• **DESCRIPTION OF THE TASK**:
Revise the code listing starting with "pointSum--;" and going on through "end+1)) <= 255)", putting "dotCount" wherever "pointSum" appears, and write out that passage.

* BEGIN SELECTED TEXT *

LeetCode 93. Restore IP Addresses

Question Link

class Solution {
    List<String> result = new ArrayList<>();

    public List<String> restoreIpAddresses(String s) {
        backTracking(0, s, 0);
        return result;
    }

    void backTracking(int index, String s, int pointSum){
        if(pointSum == 3){
            if(isValid(s, index, s.length() - 1))
                result.add(s);
            return;
        }
        for(int i = index; i < s.length(); i++){
            if(isValid(s, index, i)){
                s = s.substring(0, i + 1) + '.' + s.substring(i+1); // add the dot
                pointSum++;
                backTracking(i + 2, s, pointSum); // The position of the next substring is i+2 after inserting a dot.
                pointSum--;
                s = s.substring(0, i + 1) + s.substring(i + 2);     // remove the dot
            }else   
                break;
        }
    }

    Boolean isValid(String s, int start, int end) {
        if(start > end)
            return false;
        if(s.charAt(start) == '0' && start < end)
            return false;
        if(Long.parseLong(s.substring(start, end+1)) <= 255)
            return true;
        else
            return false;
    }
}

The position of the next substring is i+2 after inserting a dot.
Use the index to record the start position of the following split.
Use the pointNum to record the number of dots.

LeetCode 78. Subsets

Question Link

class Solution {
    List<List<Integer>> result = new ArrayList<>();
    List<Integer> path = new ArrayList<>();

    public List<List<Integer>> subsets(int[] nums) {
        backTracking(0, nums);
        return result;
    }

    void backTracking(int index, int[] nums){
        result.add(new ArrayList<>(path));
        if(index >= nums.length)
            return;
        
        for(int i = index; i < nums.length; i++){
            path.add(nums[i]);
            backTracking(i + 1, nums);
            path.remove(path.size() - 1);
        }
    }
}

We should collect the result before the termination condition.

LeetCode 90. Subsets II

Question Link

class Solution {
    List<List<Integer>> result = new ArrayList<>();
    List<Integer> path = new ArrayList<>();
    boolean[] isUsed;

    public List<List<Integer>> subsetsWithDup(int[] nums) {
        Arrays.sort(nums);
        isUsed = new boolean[nums.length];
        backTracking(0, nums);
        return result;
    }

    void backTracking(int index, int[] nums){
        result.add(new ArrayList<>(path));
        if(index >= nums.length)
            return;
        for(int i = index; i < nums.length; i++){
            if(i > 0 && nums[i] == nums[i-1] && isUsed[i-1] == false)
                continue;
            isUsed[i] = true;
            path.add(nums[i]);
            backTracking(i+1, nums);
            path.remove(path.size() - 1);
            isUsed[i] = false;
        }
    }
}

* END SELECTED TEXT *
* BEGIN DATASET ENTRIES *

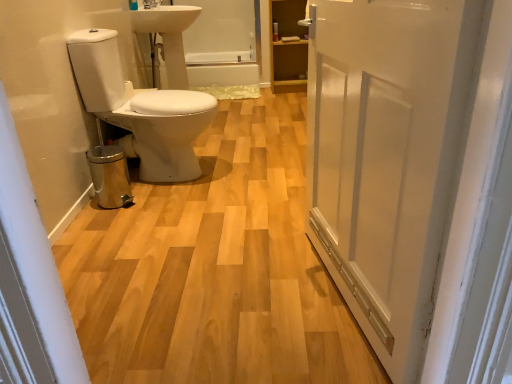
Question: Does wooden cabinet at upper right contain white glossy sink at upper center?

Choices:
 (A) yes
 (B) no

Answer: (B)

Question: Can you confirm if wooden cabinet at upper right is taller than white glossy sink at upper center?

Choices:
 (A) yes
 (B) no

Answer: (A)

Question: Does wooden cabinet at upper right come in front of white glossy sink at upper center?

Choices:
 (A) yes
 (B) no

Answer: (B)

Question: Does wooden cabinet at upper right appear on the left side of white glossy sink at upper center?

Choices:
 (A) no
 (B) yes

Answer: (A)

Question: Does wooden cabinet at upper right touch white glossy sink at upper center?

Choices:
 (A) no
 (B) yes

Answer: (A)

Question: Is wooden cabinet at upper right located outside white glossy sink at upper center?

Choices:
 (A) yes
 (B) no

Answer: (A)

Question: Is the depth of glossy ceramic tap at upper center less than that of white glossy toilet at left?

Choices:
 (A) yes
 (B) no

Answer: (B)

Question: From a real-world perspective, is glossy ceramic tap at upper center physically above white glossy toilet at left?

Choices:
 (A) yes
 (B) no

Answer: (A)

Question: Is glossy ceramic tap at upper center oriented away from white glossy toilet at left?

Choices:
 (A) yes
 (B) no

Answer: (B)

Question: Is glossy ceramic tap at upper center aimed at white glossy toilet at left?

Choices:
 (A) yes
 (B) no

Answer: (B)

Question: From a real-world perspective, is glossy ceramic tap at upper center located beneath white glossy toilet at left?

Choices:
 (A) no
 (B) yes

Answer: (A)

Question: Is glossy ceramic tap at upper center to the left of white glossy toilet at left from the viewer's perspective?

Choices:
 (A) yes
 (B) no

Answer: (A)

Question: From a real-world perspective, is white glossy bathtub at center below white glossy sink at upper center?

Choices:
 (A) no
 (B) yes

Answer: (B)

* END DATASET ENTRIES *
* BEGIN DATASET ENTRIES *

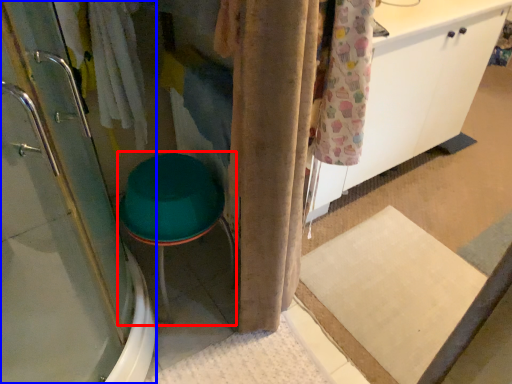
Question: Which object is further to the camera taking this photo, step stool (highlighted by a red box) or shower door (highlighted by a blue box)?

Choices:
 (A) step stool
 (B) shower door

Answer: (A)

* END DATASET ENTRIES *

• **RESULT**:
dotCount--;
                s = s.substring(0, i + 1) + s.substring(i + 2);     // remove the dot
            }else   
                break;
        }
    }

    Boolean isValid(String s, int start, int end) {
        if(start > end)
            return false;
        if(s.charAt(start) == '0' && start < end)
            return false;
        if(Long.parseLong(s.substring(start, end+1)) <= 255)